→ Set of tasks:
[A] Name every person the piece on Berkeley's International House lists as associated with the residence.
[B] Format the records as a JSON list of strings, one string per line and no blank lines, starting at their first line and ending at the line containing "Time shown: 9.49", with both ends included.

→ Passage given:
☆ ☆ ☆ ☆
Berkeley’s International House: Where Cultures Coalesce
Conversations here begin not with “What’s your name?”, but with ‘Where you’re from?”
Home to over 500 students from more than 70 countries, my current home is testimony to multiculturalism in action.
In my 2 weeks here, I’ve dined with students from China, France, Iran, Italy, India, Japan, Korea, Lebanon, Nepal, New Zealand, Nigeria, Norway, Puerto Rico, Singapore, Taiwan, USA, and Vietnam. Some pursuing traditional paths such as engineering, law, urban planning, and business, while others pursuing PhD’s in fields as diverse as archaeology, and comparative Russian literature. All this over dinners in a magnificent dining hall at Berkeley’s historic International house located a stone’s throw from the campus of the prestigious University of California, Berkeley.
International House — fondly called I-House — epitomises the values which brought me to Berkeley and the Haas School of Business in the first place: A desire to break bread with other cultures, and glean new perspectives.
Built in 1930, and located right in the heart of Berkeley’s then white-only Greek sororities and fraternities, I-house’s vision of universal brotherhood and an in-your-face to the surrounding bigotry was iconoclastic. The atmosphere I-house seeked to dispel was one where
“ There was resistance to men and women living under one roof; there was hostility to foreigners; and the notion that people of color would live with “whites” in an integrated setting was, to many, simply incredible. “
This residence is associated with some of the most prominent leaders this world has known: Eric Schmidt (ex CEO-Google), Zulfikar Ali Bhutto (Pakistan’s first democratically elected Prime Minister), John Kenneth Galbraith (US Economist and Ambassador to India), and Arun Sarin (ex CEO-Vodafone).
☆ ☆ ☆ ☆
→ Data:
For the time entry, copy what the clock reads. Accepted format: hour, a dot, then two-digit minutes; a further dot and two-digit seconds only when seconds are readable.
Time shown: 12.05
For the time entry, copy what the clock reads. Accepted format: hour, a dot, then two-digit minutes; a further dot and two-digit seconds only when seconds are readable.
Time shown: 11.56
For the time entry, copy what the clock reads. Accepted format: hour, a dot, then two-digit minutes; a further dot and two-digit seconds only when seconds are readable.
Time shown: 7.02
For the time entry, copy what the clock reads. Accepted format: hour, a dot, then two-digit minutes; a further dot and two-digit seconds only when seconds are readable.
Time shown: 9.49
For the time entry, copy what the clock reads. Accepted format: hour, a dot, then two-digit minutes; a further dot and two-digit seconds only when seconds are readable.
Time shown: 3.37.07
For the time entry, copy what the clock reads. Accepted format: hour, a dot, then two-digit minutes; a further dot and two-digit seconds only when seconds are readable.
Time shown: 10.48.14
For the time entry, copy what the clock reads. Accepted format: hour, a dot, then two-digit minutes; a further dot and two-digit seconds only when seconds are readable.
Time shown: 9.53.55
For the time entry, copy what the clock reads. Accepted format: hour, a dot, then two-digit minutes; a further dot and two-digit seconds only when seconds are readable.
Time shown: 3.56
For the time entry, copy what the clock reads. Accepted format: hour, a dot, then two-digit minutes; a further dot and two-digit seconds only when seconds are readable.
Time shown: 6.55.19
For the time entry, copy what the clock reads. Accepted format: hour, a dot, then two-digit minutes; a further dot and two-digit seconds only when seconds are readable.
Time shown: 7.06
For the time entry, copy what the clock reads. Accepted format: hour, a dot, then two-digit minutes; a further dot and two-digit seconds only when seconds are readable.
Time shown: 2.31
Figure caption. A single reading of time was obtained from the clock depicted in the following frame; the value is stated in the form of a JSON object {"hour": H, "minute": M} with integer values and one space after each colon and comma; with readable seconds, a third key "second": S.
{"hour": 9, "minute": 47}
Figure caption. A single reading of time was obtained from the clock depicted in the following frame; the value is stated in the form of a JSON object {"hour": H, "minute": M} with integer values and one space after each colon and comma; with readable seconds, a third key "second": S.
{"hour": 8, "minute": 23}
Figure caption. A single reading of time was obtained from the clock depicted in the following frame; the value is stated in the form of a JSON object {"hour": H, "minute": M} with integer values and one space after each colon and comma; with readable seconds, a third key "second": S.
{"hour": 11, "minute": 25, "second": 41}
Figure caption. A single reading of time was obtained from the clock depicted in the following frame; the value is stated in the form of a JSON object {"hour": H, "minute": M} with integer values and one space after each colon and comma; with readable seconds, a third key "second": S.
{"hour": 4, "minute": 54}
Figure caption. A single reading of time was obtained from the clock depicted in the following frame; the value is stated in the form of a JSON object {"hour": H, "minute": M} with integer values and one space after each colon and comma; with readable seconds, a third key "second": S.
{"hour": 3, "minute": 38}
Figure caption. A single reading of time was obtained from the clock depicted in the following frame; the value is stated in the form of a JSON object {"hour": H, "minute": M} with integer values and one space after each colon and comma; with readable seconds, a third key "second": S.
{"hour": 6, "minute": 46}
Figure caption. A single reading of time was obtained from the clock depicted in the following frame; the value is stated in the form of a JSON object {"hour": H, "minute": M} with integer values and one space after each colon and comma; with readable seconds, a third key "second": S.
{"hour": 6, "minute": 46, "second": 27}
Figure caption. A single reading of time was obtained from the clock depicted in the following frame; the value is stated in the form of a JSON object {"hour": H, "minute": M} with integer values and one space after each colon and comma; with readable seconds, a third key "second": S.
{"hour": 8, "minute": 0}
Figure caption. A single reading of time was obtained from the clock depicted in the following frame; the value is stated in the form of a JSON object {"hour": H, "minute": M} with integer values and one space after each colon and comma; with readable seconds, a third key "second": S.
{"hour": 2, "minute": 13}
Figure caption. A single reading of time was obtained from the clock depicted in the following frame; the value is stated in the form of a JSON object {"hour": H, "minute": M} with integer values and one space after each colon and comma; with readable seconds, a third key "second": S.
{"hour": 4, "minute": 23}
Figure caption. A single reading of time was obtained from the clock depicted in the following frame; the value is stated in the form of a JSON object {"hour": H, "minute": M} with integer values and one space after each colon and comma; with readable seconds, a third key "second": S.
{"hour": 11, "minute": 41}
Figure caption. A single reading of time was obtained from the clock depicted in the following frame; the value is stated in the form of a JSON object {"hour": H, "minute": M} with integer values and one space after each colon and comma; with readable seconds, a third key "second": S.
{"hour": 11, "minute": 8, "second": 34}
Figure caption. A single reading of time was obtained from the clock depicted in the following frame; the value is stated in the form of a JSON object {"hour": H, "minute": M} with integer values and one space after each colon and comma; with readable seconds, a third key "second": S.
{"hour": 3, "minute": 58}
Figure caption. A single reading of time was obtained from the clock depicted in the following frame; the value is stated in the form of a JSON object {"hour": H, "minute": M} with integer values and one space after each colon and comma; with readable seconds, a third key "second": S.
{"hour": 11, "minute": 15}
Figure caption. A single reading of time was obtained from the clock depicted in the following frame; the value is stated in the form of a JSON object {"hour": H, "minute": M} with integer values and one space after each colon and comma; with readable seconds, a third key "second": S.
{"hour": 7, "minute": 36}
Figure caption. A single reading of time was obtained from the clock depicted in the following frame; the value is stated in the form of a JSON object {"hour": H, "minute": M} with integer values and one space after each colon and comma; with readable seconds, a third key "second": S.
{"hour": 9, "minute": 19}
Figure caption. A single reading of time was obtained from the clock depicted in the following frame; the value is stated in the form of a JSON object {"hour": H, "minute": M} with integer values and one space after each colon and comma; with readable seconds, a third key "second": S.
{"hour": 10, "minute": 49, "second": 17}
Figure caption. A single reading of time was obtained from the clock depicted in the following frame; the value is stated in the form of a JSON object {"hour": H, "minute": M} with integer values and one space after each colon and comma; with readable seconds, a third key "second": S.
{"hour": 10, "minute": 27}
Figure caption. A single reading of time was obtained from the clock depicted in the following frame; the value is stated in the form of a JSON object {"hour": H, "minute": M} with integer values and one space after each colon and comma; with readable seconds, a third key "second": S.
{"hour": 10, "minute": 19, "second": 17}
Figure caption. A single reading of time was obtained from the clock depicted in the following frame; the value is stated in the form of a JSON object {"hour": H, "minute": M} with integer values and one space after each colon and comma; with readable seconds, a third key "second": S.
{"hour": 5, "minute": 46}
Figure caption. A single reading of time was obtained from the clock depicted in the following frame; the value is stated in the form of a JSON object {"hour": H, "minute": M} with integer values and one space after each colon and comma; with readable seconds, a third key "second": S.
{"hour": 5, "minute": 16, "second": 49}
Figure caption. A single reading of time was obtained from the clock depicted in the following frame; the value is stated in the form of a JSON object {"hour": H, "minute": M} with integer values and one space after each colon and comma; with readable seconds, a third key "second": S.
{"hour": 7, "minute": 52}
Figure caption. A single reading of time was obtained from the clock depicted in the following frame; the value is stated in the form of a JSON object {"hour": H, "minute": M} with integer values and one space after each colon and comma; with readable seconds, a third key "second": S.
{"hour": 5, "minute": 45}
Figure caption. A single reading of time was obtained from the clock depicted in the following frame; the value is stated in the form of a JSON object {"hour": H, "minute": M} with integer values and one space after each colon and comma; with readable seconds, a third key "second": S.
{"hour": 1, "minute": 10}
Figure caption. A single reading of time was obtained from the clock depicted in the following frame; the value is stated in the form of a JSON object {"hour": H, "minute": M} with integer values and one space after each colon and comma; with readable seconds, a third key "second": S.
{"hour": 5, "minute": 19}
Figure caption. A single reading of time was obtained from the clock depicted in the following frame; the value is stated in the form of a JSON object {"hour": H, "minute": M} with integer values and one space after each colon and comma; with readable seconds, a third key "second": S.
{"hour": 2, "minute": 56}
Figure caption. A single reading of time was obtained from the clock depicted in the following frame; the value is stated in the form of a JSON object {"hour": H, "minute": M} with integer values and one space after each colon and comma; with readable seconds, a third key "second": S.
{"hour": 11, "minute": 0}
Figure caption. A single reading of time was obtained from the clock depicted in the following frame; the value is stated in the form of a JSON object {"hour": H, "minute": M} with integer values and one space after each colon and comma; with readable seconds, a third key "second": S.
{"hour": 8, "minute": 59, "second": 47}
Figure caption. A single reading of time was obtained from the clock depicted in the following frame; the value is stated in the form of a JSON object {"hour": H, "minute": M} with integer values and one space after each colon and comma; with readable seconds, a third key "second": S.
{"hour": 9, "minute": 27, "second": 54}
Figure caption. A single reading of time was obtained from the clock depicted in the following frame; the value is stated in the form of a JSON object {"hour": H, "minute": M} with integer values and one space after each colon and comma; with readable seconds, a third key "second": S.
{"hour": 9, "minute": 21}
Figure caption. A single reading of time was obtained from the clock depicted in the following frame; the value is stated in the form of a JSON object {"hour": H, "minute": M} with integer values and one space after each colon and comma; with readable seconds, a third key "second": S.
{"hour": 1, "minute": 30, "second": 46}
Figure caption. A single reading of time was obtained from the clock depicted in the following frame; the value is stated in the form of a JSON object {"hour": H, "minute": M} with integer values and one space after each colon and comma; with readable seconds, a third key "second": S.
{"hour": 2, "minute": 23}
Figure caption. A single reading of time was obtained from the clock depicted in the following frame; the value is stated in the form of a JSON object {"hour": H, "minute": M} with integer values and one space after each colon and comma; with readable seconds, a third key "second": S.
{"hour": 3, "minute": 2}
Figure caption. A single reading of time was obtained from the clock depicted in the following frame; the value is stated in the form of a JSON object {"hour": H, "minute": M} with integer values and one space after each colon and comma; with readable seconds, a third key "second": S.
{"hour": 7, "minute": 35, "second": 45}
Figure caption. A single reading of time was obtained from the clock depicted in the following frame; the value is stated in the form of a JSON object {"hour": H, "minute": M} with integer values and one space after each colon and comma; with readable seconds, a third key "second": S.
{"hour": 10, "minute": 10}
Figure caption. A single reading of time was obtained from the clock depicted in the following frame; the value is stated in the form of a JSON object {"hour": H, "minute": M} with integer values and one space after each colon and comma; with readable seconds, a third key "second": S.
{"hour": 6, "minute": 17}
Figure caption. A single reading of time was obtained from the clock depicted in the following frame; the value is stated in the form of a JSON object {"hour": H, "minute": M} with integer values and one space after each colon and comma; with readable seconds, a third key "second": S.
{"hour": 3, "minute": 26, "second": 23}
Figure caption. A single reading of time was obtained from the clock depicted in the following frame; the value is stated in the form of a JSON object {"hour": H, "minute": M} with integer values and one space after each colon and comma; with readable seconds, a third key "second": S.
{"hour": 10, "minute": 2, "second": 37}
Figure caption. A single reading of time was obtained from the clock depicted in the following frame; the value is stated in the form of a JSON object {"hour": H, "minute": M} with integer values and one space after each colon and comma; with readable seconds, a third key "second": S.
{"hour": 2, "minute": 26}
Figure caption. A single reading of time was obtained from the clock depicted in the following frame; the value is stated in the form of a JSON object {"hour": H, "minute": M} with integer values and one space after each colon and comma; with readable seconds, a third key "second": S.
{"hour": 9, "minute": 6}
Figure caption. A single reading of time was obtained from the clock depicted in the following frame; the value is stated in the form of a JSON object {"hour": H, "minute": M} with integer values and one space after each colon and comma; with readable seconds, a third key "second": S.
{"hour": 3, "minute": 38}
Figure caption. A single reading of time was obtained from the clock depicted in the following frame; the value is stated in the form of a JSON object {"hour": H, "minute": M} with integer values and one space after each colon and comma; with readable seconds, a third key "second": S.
☆ ☆ ☆ ☆
→ Results by task:
[A] Eric Schmidt, Zulfikar Ali Bhutto, John Kenneth Galbraith, Arun Sarin

[B]
[
  "For the time entry, copy what the clock reads. Accepted format: hour, a dot, then two-digit minutes; a further dot and two-digit seconds only when seconds are readable.",
  "Time shown: 12.05",
  "For the time entry, copy what the clock reads. Accepted format: hour, a dot, then two-digit minutes; a further dot and two-digit seconds only when seconds are readable.",
  "Time shown: 11.56",
  "For the time entry, copy what the clock reads. Accepted format: hour, a dot, then two-digit minutes; a further dot and two-digit seconds only when seconds are readable.",
  "Time shown: 7.02",
  "For the time entry, copy what the clock reads. Accepted format: hour, a dot, then two-digit minutes; a further dot and two-digit seconds only when seconds are readable.",
  "Time shown: 9.49"
]